Conventionally, the toner used in the heat-roller fixing method has been usually produced by employing a process in which a thermoplastic resin, a coloring agent, a release agent such as polyalkylene, and other additives are melt-mixed and thereafter, after cooling the resulting kneaded material, the cooled material is ground by a finely grinding machine, wherein the ground material is controlled to have a desired particle size distribution by a classifying machine. This production process can produce a considerably superior toner, but may have a certain limit.
In this production process, which requires a grinding step, the cooled kneaded material must be ground at a considerable speed to attain the desired particle size taking account of the productivity and depending on the type of a grinding apparatus. For this reason, it is necessary to use a material having a brittleness high enough to be readily ground by a mechanical force. However, a toner having a high brittleness may be formed into fine particles because it may be readily ground by a load applied to the toner in a developing device, such that it may contaminate a developing sleeve, or may make imperfect by itself the charge control, bringing about undesirable phenomena such as fogging.
When a low melting material is used in order to improve the heat stability of a toner, the resin composition may be melt-adhered to the grinding apparatus, resulting in an extreme lowering of the productivity.

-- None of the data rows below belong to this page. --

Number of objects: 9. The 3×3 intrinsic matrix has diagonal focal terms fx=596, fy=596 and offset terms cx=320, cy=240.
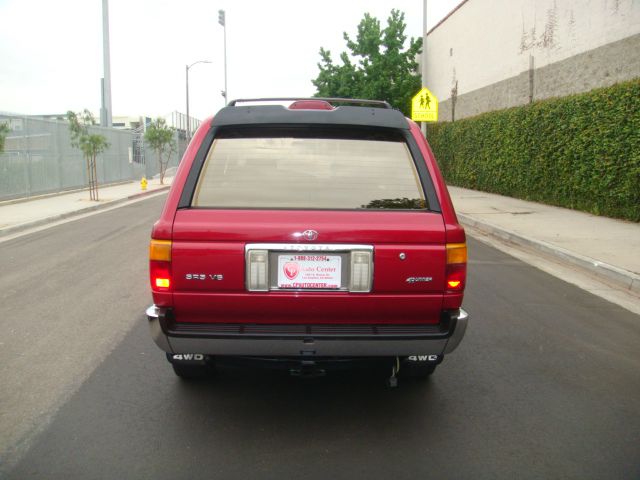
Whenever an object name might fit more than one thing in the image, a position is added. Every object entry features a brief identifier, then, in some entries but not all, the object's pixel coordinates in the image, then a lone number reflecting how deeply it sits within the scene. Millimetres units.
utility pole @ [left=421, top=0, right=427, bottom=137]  22747
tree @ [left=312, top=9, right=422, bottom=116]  34906
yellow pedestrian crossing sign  21250
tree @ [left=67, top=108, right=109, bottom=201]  19719
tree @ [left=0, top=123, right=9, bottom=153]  14966
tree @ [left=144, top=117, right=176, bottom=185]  30627
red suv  3102
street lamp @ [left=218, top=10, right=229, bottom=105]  42094
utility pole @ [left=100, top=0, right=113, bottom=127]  25781
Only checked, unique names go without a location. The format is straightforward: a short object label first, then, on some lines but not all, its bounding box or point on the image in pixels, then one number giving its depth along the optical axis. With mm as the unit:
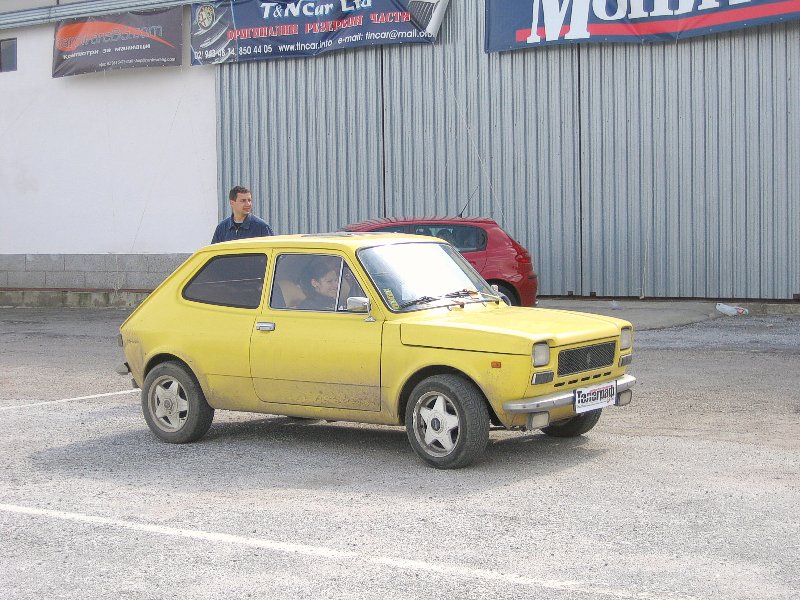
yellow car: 7488
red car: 16547
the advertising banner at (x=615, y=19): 18453
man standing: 10812
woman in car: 8289
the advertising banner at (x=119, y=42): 24344
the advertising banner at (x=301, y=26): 21609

Further, the toner produced by such a production process has disadvantages in that the surface thereof comprises part covered with resin and part on which a pigment is exposed to have an non-uniform surface property, and therefore the distribution of the frictional charge quantity of a toner can not be uniform, or, when a toner is produced by using a low softening or low melting resin as a binder resin in order to improve the fixing performances, the flowability of a toner may be so worsened that the toner can not be applied in practical use. Still further, in the toner obtained by the melt-kneading method, the release agent such as low molecular weight polyalkylene has such poor compatibility with a binder resin in nature that the dispersing state of the release agent can be controlled only with difficulty. The dispersing state of the release agent may vary depending on the temperature, time and share in melt-kneading, and may greatly affect the fixing performances, blocking resistance of a toner. The reason thereof is presumably that the amount of the release agent added in each of the ground toner is different, or that the particle size of the release agent in a toner can be greatly varied. In order for these release agents to be immediately diffused to the surface of a toner at the time of fixing to achieve the release effect, they are essentially required to have poor compatibility with a binder, and it is difficult to obtain a toner having desirable dispersibility by a melt-kneaded material grinding method.

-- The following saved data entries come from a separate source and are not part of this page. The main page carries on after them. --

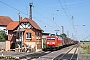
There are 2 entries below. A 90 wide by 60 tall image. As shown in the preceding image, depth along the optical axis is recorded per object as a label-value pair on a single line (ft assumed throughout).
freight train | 149.59
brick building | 165.89
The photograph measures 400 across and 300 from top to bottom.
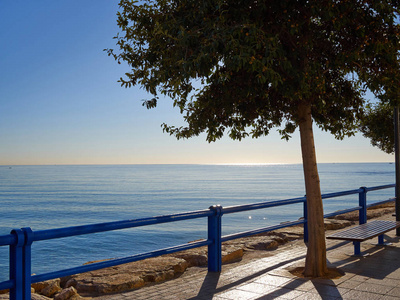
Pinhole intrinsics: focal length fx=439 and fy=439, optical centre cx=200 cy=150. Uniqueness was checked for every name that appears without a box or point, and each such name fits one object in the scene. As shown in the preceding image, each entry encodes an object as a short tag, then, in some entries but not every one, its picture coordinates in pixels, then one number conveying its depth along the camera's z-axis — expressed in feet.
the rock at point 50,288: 25.13
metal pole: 32.04
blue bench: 22.68
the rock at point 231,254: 26.73
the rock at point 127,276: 21.54
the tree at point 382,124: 57.52
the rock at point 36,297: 19.67
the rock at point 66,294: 21.26
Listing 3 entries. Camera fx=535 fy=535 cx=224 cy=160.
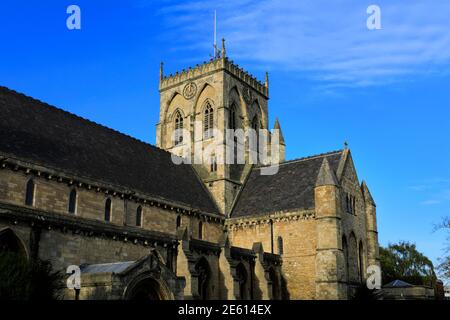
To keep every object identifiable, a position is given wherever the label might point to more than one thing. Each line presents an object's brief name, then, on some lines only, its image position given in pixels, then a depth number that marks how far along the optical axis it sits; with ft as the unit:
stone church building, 85.92
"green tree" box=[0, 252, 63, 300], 54.13
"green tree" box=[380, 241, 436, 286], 280.51
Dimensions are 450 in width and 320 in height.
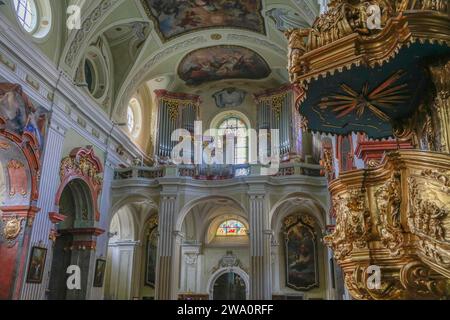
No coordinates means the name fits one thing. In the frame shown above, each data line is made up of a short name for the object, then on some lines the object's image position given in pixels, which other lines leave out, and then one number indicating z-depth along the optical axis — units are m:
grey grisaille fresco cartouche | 20.42
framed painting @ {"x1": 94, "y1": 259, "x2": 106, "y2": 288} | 14.34
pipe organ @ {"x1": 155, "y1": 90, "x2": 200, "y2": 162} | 18.69
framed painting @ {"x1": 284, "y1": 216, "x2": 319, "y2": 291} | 16.91
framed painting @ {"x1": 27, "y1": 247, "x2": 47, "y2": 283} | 11.03
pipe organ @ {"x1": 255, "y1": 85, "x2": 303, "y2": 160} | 17.25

To solve the above various problems, there has been proposed, as disclosed in Japanese Unexamined Patent Publication No. 87051/1981 (U.S. Pat. No. 4,514,487), a process for producing a toner, characterized by carrying out polymerization in the presence of a release agent. According to this process, the release agent present in a monomer during the polymerization step is melted by heat to turn to a liquid, whereby the uniform distribution into the monomer can be surely achieved. However, because of the change in the solubility of the release agent due to the change of the polymerization degree during the polymerization, the state of precipitation may vary with time, and the control of particle size of the release agent can be made with difficulty as in the kneading method, whereupon great non-uniformity can be seen in the fixing performances.